(Data for this task Opens)

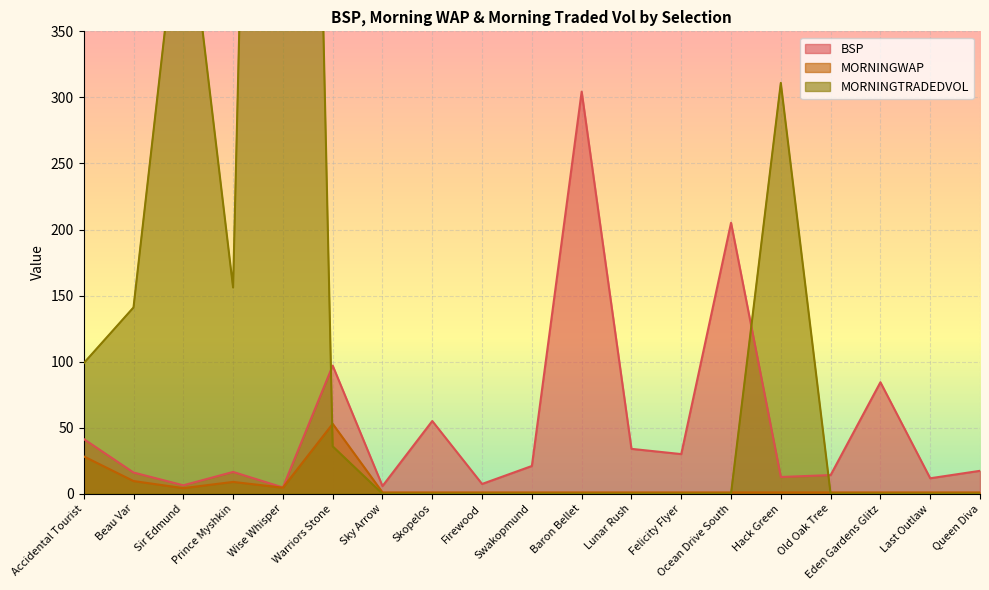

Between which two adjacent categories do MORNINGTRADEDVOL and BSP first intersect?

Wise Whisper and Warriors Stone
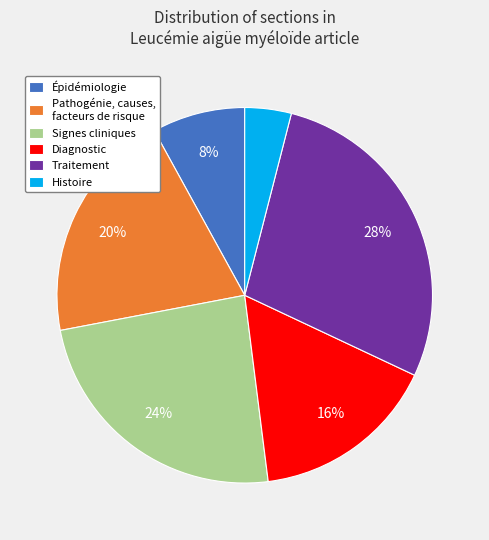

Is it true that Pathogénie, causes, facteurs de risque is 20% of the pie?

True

(Data for this task Closes)

## Task instructions
Output the text of every entry above word for word, leaving out the pictures.

## Task answer
Between which two adjacent categories do MORNINGTRADEDVOL and BSP first intersect?

Wise Whisper and Warriors Stone

Is it true that Pathogénie, causes, facteurs de risque is 20% of the pie?

True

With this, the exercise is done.